## TASK STATEMENT
Reproduce the entries so that every line matches the original exactly.

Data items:
+++

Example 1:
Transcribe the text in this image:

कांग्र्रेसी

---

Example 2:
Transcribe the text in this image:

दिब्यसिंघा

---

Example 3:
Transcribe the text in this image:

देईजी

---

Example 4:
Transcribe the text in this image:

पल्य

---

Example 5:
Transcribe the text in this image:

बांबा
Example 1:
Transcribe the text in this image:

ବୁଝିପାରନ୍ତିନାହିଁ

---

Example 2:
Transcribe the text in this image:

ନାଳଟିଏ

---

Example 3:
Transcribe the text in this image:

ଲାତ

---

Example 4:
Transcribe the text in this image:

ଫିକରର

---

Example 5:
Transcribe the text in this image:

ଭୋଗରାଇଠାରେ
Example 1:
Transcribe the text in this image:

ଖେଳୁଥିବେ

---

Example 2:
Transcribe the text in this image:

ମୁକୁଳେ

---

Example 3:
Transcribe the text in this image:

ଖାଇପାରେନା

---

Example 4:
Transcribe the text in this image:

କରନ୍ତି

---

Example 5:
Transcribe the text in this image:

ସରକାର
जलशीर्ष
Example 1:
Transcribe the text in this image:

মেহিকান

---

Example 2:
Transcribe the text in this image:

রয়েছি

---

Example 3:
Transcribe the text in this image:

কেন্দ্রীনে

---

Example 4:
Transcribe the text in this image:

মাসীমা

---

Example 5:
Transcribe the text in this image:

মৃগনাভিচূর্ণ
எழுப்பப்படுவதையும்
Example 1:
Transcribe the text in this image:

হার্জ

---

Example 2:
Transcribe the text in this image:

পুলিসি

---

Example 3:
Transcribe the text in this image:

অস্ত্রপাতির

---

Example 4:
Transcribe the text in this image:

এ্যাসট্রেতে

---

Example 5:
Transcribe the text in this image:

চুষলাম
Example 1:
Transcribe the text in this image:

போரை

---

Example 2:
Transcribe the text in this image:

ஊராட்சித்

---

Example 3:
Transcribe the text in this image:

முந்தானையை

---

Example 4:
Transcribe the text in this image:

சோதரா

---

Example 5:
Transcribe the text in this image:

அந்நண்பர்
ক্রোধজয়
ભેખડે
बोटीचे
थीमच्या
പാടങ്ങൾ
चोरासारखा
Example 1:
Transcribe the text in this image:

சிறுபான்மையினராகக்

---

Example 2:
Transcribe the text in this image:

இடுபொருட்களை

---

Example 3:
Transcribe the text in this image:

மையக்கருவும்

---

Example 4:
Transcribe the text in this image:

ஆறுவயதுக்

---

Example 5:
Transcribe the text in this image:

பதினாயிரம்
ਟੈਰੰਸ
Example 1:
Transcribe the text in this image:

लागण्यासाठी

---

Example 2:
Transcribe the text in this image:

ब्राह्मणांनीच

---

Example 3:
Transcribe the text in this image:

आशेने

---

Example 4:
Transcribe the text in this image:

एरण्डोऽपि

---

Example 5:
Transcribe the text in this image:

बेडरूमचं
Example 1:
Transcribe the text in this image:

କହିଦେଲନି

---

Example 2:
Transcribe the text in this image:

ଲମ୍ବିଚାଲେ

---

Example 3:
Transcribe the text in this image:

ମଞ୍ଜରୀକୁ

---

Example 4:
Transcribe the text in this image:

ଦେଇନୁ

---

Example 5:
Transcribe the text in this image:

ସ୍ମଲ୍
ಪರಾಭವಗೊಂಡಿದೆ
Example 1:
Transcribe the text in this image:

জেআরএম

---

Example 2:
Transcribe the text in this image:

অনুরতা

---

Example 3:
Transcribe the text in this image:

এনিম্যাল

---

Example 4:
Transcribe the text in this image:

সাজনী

+++

## RESULT
Example 1:
Transcribe the text in this image:

कांग्र्रेसी

---

Example 2:
Transcribe the text in this image:

दिब्यसिंघा

---

Example 3:
Transcribe the text in this image:

देईजी

---

Example 4:
Transcribe the text in this image:

पल्य

---

Example 5:
Transcribe the text in this image:

बांबा
Example 1:
Transcribe the text in this image:

ବୁଝିପାରନ୍ତିନାହିଁ

---

Example 2:
Transcribe the text in this image:

ନାଳଟିଏ

---

Example 3:
Transcribe the text in this image:

ଲାତ

---

Example 4:
Transcribe the text in this image:

ଫିକରର

---

Example 5:
Transcribe the text in this image:

ଭୋଗରାଇଠାରେ
Example 1:
Transcribe the text in this image:

ଖେଳୁଥିବେ

---

Example 2:
Transcribe the text in this image:

ମୁକୁଳେ

---

Example 3:
Transcribe the text in this image:

ଖାଇପାରେନା

---

Example 4:
Transcribe the text in this image:

କରନ୍ତି

---

Example 5:
Transcribe the text in this image:

ସରକାର
जलशीर्ष
Example 1:
Transcribe the text in this image:

মেহিকান

---

Example 2:
Transcribe the text in this image:

রয়েছি

---

Example 3:
Transcribe the text in this image:

কেন্দ্রীনে

---

Example 4:
Transcribe the text in this image:

মাসীমা

---

Example 5:
Transcribe the text in this image:

মৃগনাভিচূর্ণ
எழுப்பப்படுவதையும்
Example 1:
Transcribe the text in this image:

হার্জ

---

Example 2:
Transcribe the text in this image:

পুলিসি

---

Example 3:
Transcribe the text in this image:

অস্ত্রপাতির

---

Example 4:
Transcribe the text in this image:

এ্যাসট্রেতে

---

Example 5:
Transcribe the text in this image:

চুষলাম
Example 1:
Transcribe the text in this image:

போரை

---

Example 2:
Transcribe the text in this image:

ஊராட்சித்

---

Example 3:
Transcribe the text in this image:

முந்தானையை

---

Example 4:
Transcribe the text in this image:

சோதரா

---

Example 5:
Transcribe the text in this image:

அந்நண்பர்
ক্রোধজয়
ભેખડે
बोटीचे
थीमच्या
പാടങ്ങൾ
चोरासारखा
Example 1:
Transcribe the text in this image:

சிறுபான்மையினராகக்

---

Example 2:
Transcribe the text in this image:

இடுபொருட்களை

---

Example 3:
Transcribe the text in this image:

மையக்கருவும்

---

Example 4:
Transcribe the text in this image:

ஆறுவயதுக்

---

Example 5:
Transcribe the text in this image:

பதினாயிரம்
ਟੈਰੰਸ
Example 1:
Transcribe the text in this image:

लागण्यासाठी

---

Example 2:
Transcribe the text in this image:

ब्राह्मणांनीच

---

Example 3:
Transcribe the text in this image:

आशेने

---

Example 4:
Transcribe the text in this image:

एरण्डोऽपि

---

Example 5:
Transcribe the text in this image:

बेडरूमचं
Example 1:
Transcribe the text in this image:

କହିଦେଲନି

---

Example 2:
Transcribe the text in this image:

ଲମ୍ବିଚାଲେ

---

Example 3:
Transcribe the text in this image:

ମଞ୍ଜରୀକୁ

---

Example 4:
Transcribe the text in this image:

ଦେଇନୁ

---

Example 5:
Transcribe the text in this image:

ସ୍ମଲ୍
ಪರಾಭವಗೊಂಡಿದೆ
Example 1:
Transcribe the text in this image:

জেআরএম

---

Example 2:
Transcribe the text in this image:

অনুরতা

---

Example 3:
Transcribe the text in this image:

এনিম্যাল

---

Example 4:
Transcribe the text in this image:

সাজনী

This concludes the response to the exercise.